Д'Эпернон вскочил весьма обиженный.
— В чем дело? — спросил король.
— Ваше величество, быть может не подумав, сравнили меня с господином Шико, а я не очень польщен этим сравнением.
— Напрасно, д'Эпернон. С Шико я могу сравнить только тех, кого люблю и кто меня любит. Он был верный и изобретательный друг.
И Генрих глубоко вздохнул.
— Не ради того, полагаю, чтобы я походил на метра Шико, ваше величество сделали меня герцогом и пэром, — сказал д'Эпернон.
— Хорошо, не будем попрекать друг друга, — произнес король с такой лукавой улыбкой, что гасконец при всем своем уме и бесстыдстве почувствовал себя неловко от этого несмелого укора.
— Шико любил меня, — продолжал Генрих, — и мне его не хватает. Вот все, что я могу сказать. Подумать только, в кресле, куда ты положил шляпу, раз сто, если не больше, засыпал Шико.
— Может быть, это было и остроумно с его стороны, — перебил короля д'Эпернон, — но не очень почтительно.
— Увы! — продолжал Генрих. — Все исчезло — и остроумие дорогого друга и он сам.
— Что же приключилось с вашим Шико? — беззаботно спросил д'Эпернон.
— Он умер, — ответил Генрих, — умер, как и все, кто меня любил!
— А от чего умер бедняга, ваше величество?.. От расстройства желудка?
— Шико умер от горя, черствый ты человек, — едко сказал король.
— Он так сказал, чтобы рассмешить вас напоследок.
— Вот и ошибся: он даже не сообщил мне о своей болезни, чтобы не огорчать меня. Он знал, как я сожалею о своих друзьях, ведь ему часто приходилось видеть, что я их оплакиваю.

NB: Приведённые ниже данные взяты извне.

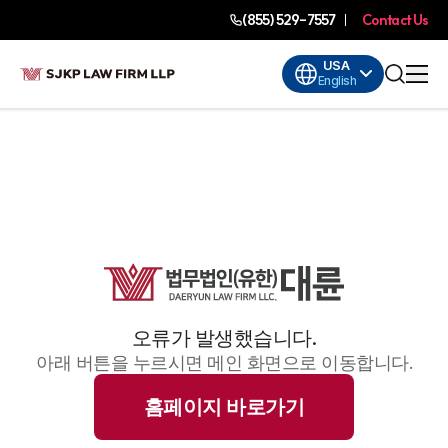
(855) 529-7557
Contact Us
USA
English
오류가 발생했습니다.
아래 버튼을 누르시면 메인 화면으로 이동합니다.
홈페이지 바로가기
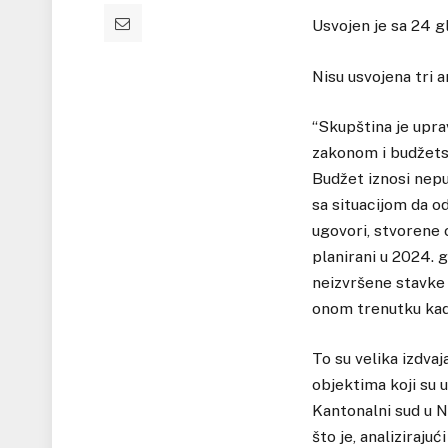
Usvojen je sa 24 g
Nisu usvojena tri
“Skupština je uprav
zakonom i budžetsk
Budžet iznosi nepu
sa situacijom da od
ugovori, stvorene 
planirani u 2024. 
neizvršene stavke 
onom trenutku kad 
To su velika izdva
objektima koji su u
Kantonalni sud u N
što je, analiziraju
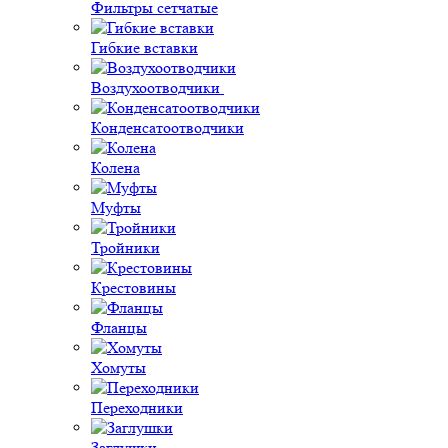
Фильтры сетчатые
Гибкие вставки
Воздухоотводчики
Конденсатоотводчики
Колена
Муфты
Тройники
Крестовины
Фланцы
Хомуты
Переходники
Заглушки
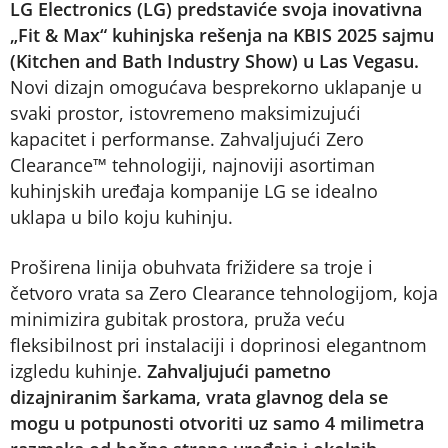
LG Electronics (LG) predstaviće svoja inovativna
„Fit & Max“ kuhinjska rešenja na KBIS 2025 sajmu
(Kitchen and Bath Industry Show) u Las Vegasu.
Novi dizajn omogućava besprekorno uklapanje u
svaki prostor, istovremeno maksimizujući
kapacitet i performanse. Zahvaljujući Zero
Clearance™ tehnologiji, najnoviji asortiman
kuhinjskih uređaja kompanije LG se idealno
uklapa u bilo koju kuhinju.
Proširena linija obuhvata frižidere sa troje i
četvoro vrata sa Zero Clearance tehnologijom, koja
minimizira gubitak prostora, pruža veću
fleksibilnost pri instalaciji i doprinosi elegantnom
izgledu kuhinje.
Zahvaljujući pametno
dizajniranim šarkama, vrata glavnog dela se
mogu u potpunosti otvoriti uz samo 4 milimetra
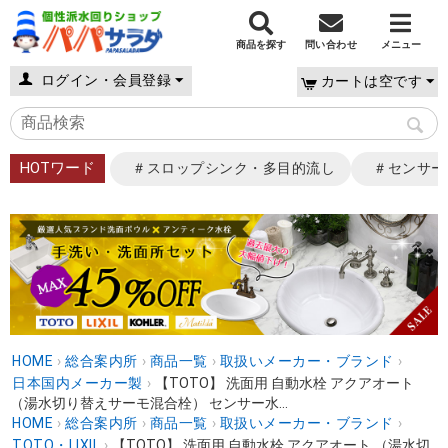
商品を探す
問い合わせ
メニュー
ログイン・会員登録
カートは空です
HOTワード
＃スロップシンク・多目的流し
＃センサー
HOME
›
総合案内所
›
商品一覧
›
取扱いメーカー・ブランド
›
日本国内メーカー製
›
【TOTO】 洗面用 自動水栓 アクアオート
（湯水切り替えサーモ混合栓） センサー水...
HOME
›
総合案内所
›
商品一覧
›
取扱いメーカー・ブランド
›
TOTO・LIXIL
›
【TOTO】 洗面用 自動水栓 アクアオート （湯水切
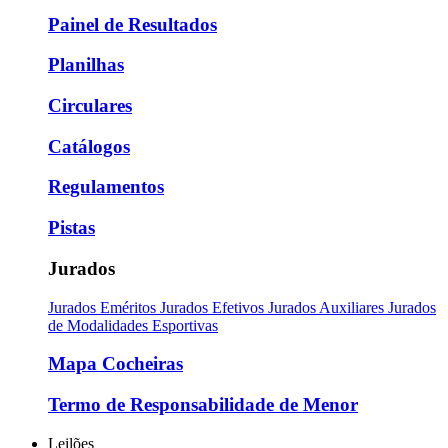
Painel de Resultados
Planilhas
Circulares
Catálogos
Regulamentos
Pistas
Jurados
Jurados Eméritos
Jurados Efetivos
Jurados Auxiliares
Jurados
de Modalidades Esportivas
Mapa Cocheiras
Termo de Responsabilidade de Menor
Leilões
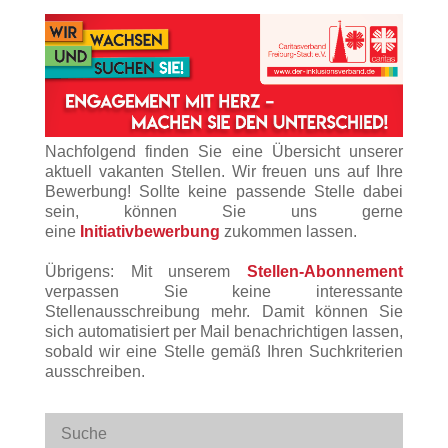
Nachfolgend finden Sie eine Übersicht unserer
aktuell vakanten Stellen. Wir freuen uns auf Ihre
Bewerbung! Sollte keine passende Stelle dabei
sein, können Sie uns gerne
eine
Initiativbewerbung
zukommen lassen.
Übrigens: Mit unserem
Stellen-Abonnement
verpassen Sie keine interessante
Stellenausschreibung mehr. Damit können Sie
sich automatisiert per Mail benachrichtigen lassen,
sobald wir eine Stelle gemäß Ihren Suchkriterien
ausschreiben.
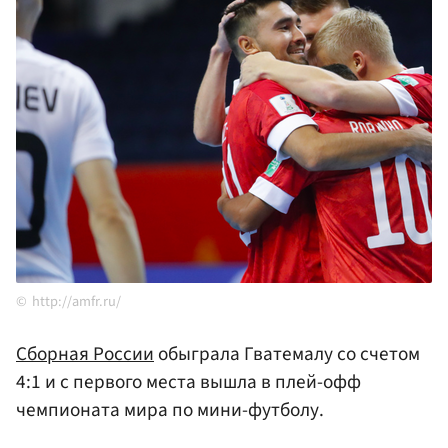
http://amfr.ru/
Сборная России
обыграла Гватемалу со счетом
4:1 и с первого места вышла в плей-офф
чемпионата мира по мини-футболу.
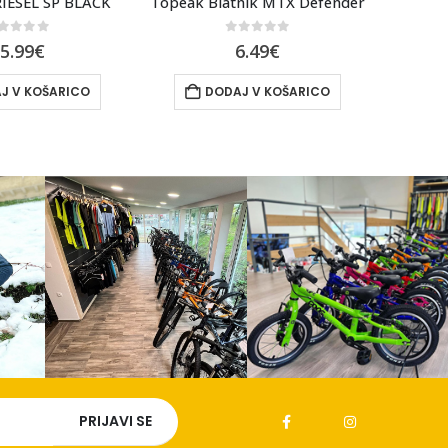
nik MTX Defender
BLATNIK RIESEL ZELENA
out of 5
0
out of 5
6.49
€
15.99
€
J V KOŠARICO
DODAJ V KOŠARICO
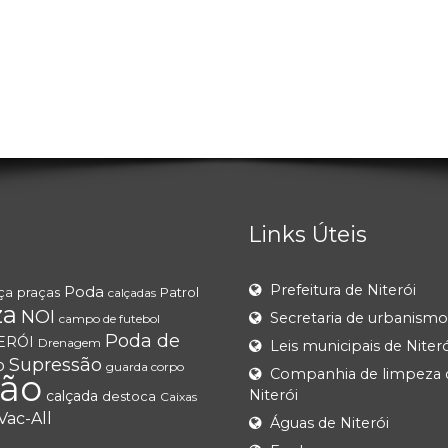
Links Úteis
Prefeitura de Niterói
Poda
ça
praças
Patrol
calçadas
za
NOI
Secretaria de urbanismo
campo de futebol
Poda de
ERÓI
Drenagem
Leis municipais de Niteró
Supressão
o
guarda corpo
Companhia de limpeza 
ção
Niterói
calçada
destoca
Caixas
Vac-All
Águas de Niterói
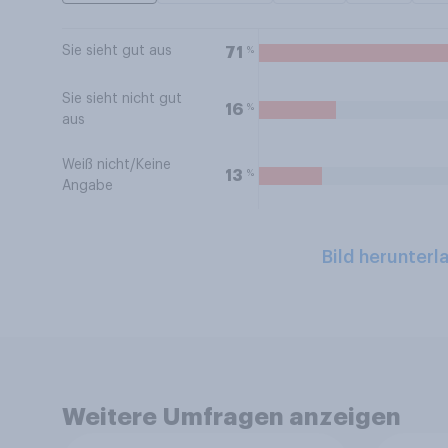
Sie sieht gut aus
%
71
Sie sieht nicht gut
%
16
aus
Weiß nicht/Keine
%
13
Angabe
Bild herunterl
Weitere Umfragen anzeigen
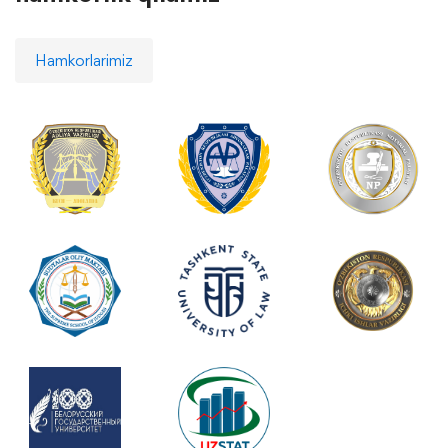
Hamkorlarimiz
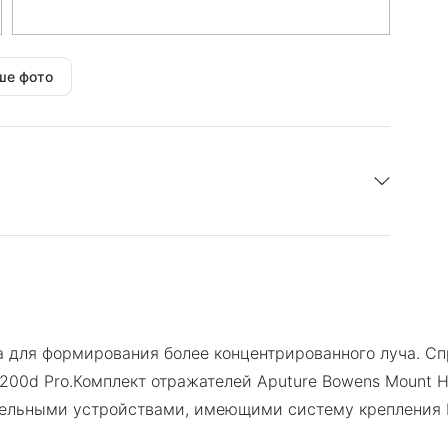
ше фото
я 1 год.
а для формирования более концентрированного луча. С
0d Pro.Комплект отражателей Aputure Bowens Mount Hyp
тельными устройствами, имеющими систему крепления B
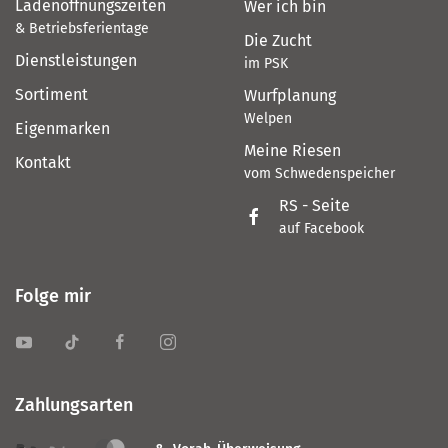
Ladenöffnungszeiten
Wer ich bin
& Betriebsferientage
Die Zucht
Dienstleistungen
im PSK
Sortiment
Wurfplanung
Welpen
Eigenmarken
Meine Riesen
Kontakt
vom Schwedenspeicher
RS - Seite
auf Facebook
Folge mir
Zahlungsarten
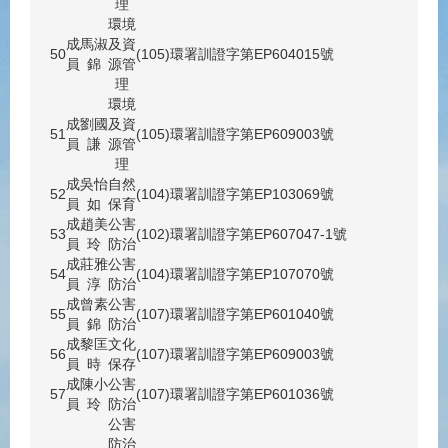
理
環境
成
馬淑
及資
50
(105)環署訓證字第EP604015號
員
錦
源管
理
環境
成
劉國
及資
51
(105)環署訓證字第EP609003號
員
謙
源管
理
成
吳怡
自然
52
(104)環署訓證字第EP103069號
員
如
保育
成
趙美
公害
53
(102)環署訓證字第EP607047-1號
員
玲
防治
成
莊雅
公害
54
(104)環署訓證字第EP107070號
員
淳
防治
成
曾素
公害
55
(107)環署訓證字第EP601040號
員
錦
防治
成
黎匡
文化
56
(107)環署訓證字第EP609003號
員
時
保存
成
陳小
公害
57
(107)環署訓證字第EP601036號
員
玲
防治
公害
防治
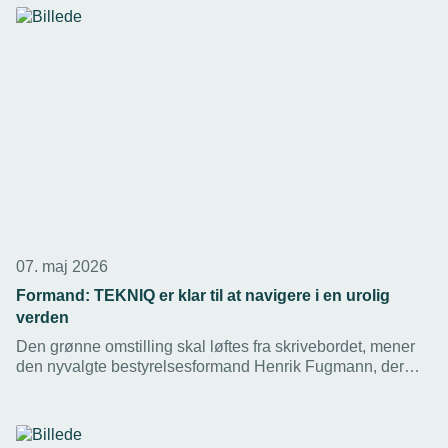
07. maj 2026
Formand: TEKNIQ er klar til at navigere i en urolig
verden
Den grønne omstilling skal løftes fra skrivebordet, mener
den nyvalgte bestyrelsesformand Henrik Fugmann, der
håber at 2026 bliver året, hvor elektrificeringen af Danmark
for alvor kommer i gang.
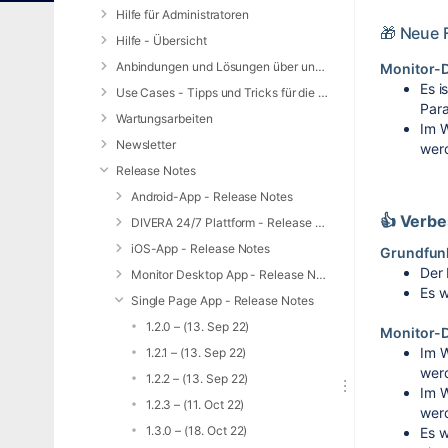
Hilfe für Administratoren
🎁 Neue 
Hilfe - Übersicht
Anbindungen und Lösungen über unsere Web-Schnittstelle (REST-API)
Monitor-
Es i
Use Cases - Tipps und Tricks für die Anwendung von DIVERA 24/7
Para
Wartungsarbeiten
Im W
Newsletter
wer
Release Notes
Android-App - Release Notes
👍 Verb
DIVERA 24/7 Plattform - Release Notes
iOS-App - Release Notes
Grundfun
Der 
Monitor Desktop App - Release Notes
Es w
Single Page App - Release Notes
1.2.0 – (13. Sep 22)
Monitor-
Im W
1.2.1 – (13. Sep 22)
wer
1.2.2 – (13. Sep 22)
Im W
1.2.3 – (11. Oct 22)
wer
1.3.0 – (18. Oct 22)
Es w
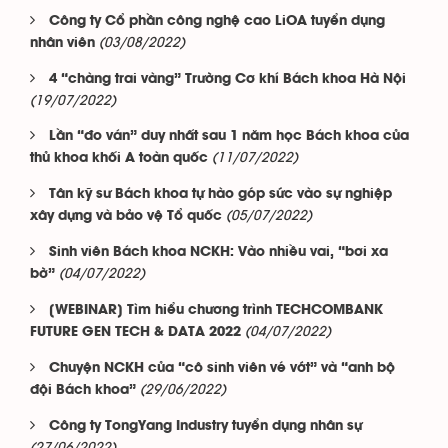
Công ty Cổ phần công nghệ cao LiOA tuyển dụng
(03/08/2022)
nhân viên
4 “chàng trai vàng” Trường Cơ khí Bách khoa Hà Nội
(19/07/2022)
Lần “đo ván” duy nhất sau 1 năm học Bách khoa của
(11/07/2022)
thủ khoa khối A toàn quốc
Tân kỹ sư Bách khoa tự hào góp sức vào sự nghiệp
(05/07/2022)
xây dựng và bảo vệ Tổ quốc
Sinh viên Bách khoa NCKH: Vào nhiều vai, “bơi xa
(04/07/2022)
bờ”
[WEBINAR] Tìm hiểu chương trình TECHCOMBANK
(04/07/2022)
FUTURE GEN TECH & DATA 2022
Chuyện NCKH của “cô sinh viên vé vớt” và “anh bộ
(29/06/2022)
đội Bách khoa”
Công ty TongYang Industry tuyển dụng nhân sự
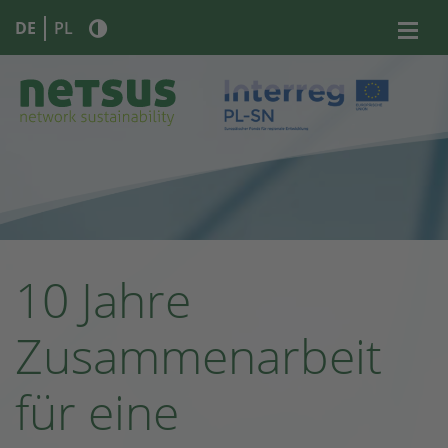
DE
PL
10 Jahre
Zusammenarbeit
für eine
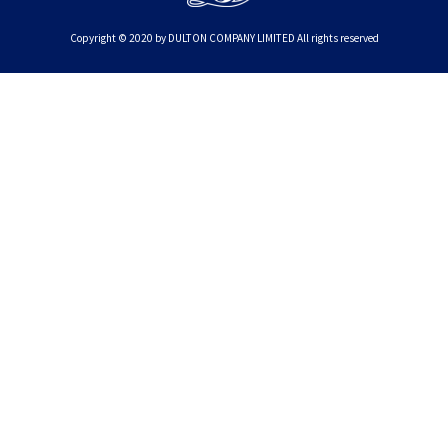
Copyright © 2020 by DULTON COMPANY LIMITED All rights reserved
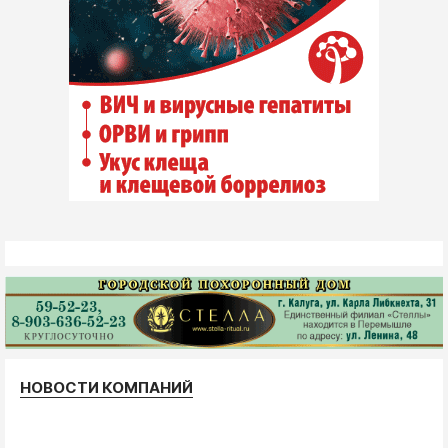
НОВОСТИ КОМПАНИЙ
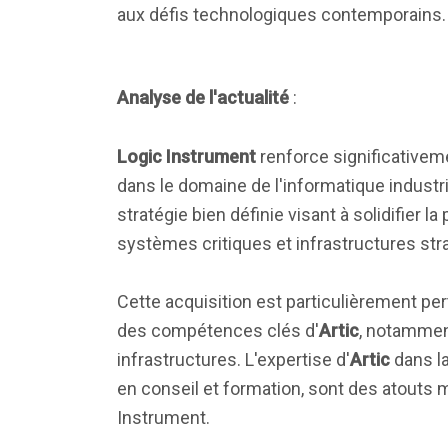
aux défis technologiques contemporains.
Analyse de l'actualité
:
Logic Instrument
renforce significativeme
dans le domaine de l'informatique industri
stratégie bien définie visant à solidifier
systèmes critiques et infrastructures str
Cette acquisition est particulièrement per
des compétences clés d'
Artic
, notammen
infrastructures. L'expertise d'
Artic
dans la
en conseil et formation, sont des atouts m
Instrument.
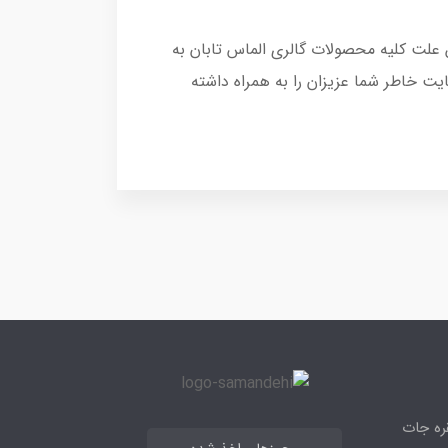
 علت کلیه محصولات گالری الماس تابان به
ت خاطر شما عزیزان را به همراه داشته
قره جات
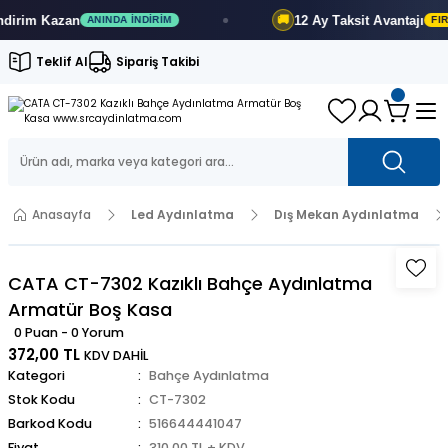
12 Ay
Taksit Avantajı
🚚
ANINDA İNDIRIM
FIRSATI KAÇIRMA
Teklif Al
Sipariş Takibi
Anasayfa
Led Aydınlatma
Dış Mekan Aydınlatma
CATA CT-7302 Kazıklı Bahçe Aydınlatma
Armatür Boş Kasa
0 Puan - 0 Yorum
372,00 TL
KDV DAHİL
Kategori
Bahçe Aydınlatma
Stok Kodu
CT-7302
Barkod Kodu
516644441047
Fiyat
310,00 TL + KDV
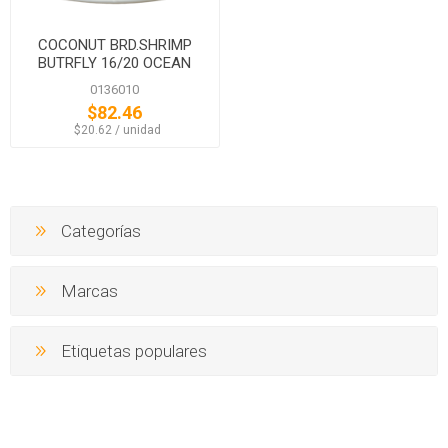
COCONUT BRD.SHRIMP
BUTRFLY 16/20 OCEAN
CAFE
0136010
$82.46
‏‏‎ ‎‏‏‎ ‎$20.62 / unidad
Categorías
Marcas
Etiquetas populares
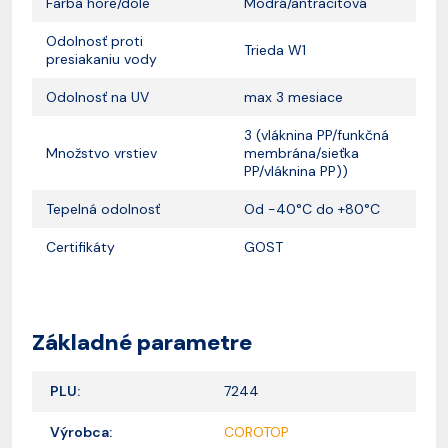
Farba hore/dole
Modrá/antracitová
Odolnosť proti
Trieda W1
presiakaniu vody
Odolnosť na UV
max 3 mesiace
3 (vláknina PP/funkčná
Množstvo vrstiev
membrána/sieťka
PP/vláknina PP))
Tepelná odolnosť
Od -40°C do +80°C
Certifikáty
GOST
Základné parametre
PLU:
7244
Výrobca:
COROTOP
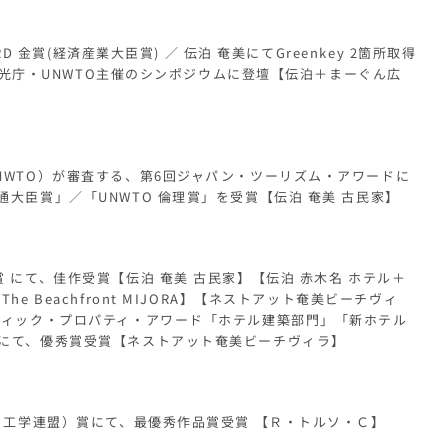
WARD 金賞(経済産業大臣賞) ／ 伝泊 奄美にてGreenkey 2箇所取得
／ 観光庁・UNWTO主催のシンポジウムに登壇【伝泊＋まーぐん広
NWTO）が審査する、第6回ジャパン・ツーリズム・アワードに
大臣賞」／「UNWTO 倫理賞」を受賞【伝泊 奄美 古民家】
 にて、佳作受賞【伝泊 奄美 古民家】【伝泊 赤木名 ホテル＋
he Beachfront MIJORA】【ネストアット奄美ビーチヴィ
フィック・プロパティ・アワード「ホテル建築部門」「新ホテル
にて、優秀賞受賞【ネストアット奄美ビーチヴィラ】
ート工学連盟）賞にて、最優秀作品賞受賞 【Ｒ・トルソ・Ｃ】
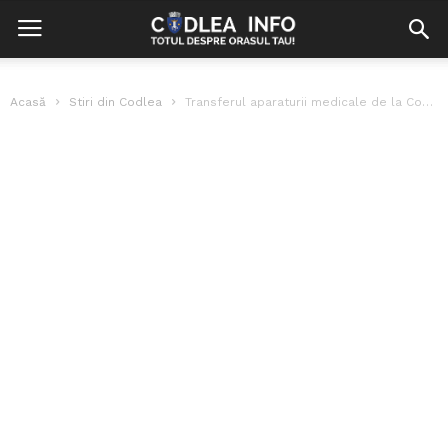
Acasă
Stiri din Codlea
Transferul aparaturii medicale de la Codlea,un drept sau ilegalitate?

— Так, значит, вам явилась его тень?
— Дал бы мне бог увидеть хоть призрак Шико! Нет, это его друг, достойный приор Горанфло, письменно сообщил мне эту печальную новость.
— Горанфло? Это еще кто?
— Некий святой человек; я назначил его приором монастыря святого Иакова — красивый такой монастырь за Сент-Антуанскими воротами, как раз напротив Фобенского креста, вблизи от Бель-Эба.
— Замечательно! Какой-нибудь жалкий проповедник, которому ваше величество пожаловали приорство с доходом в тридцать тысяч ливров. Его-то вы небось не будете этим попрекать!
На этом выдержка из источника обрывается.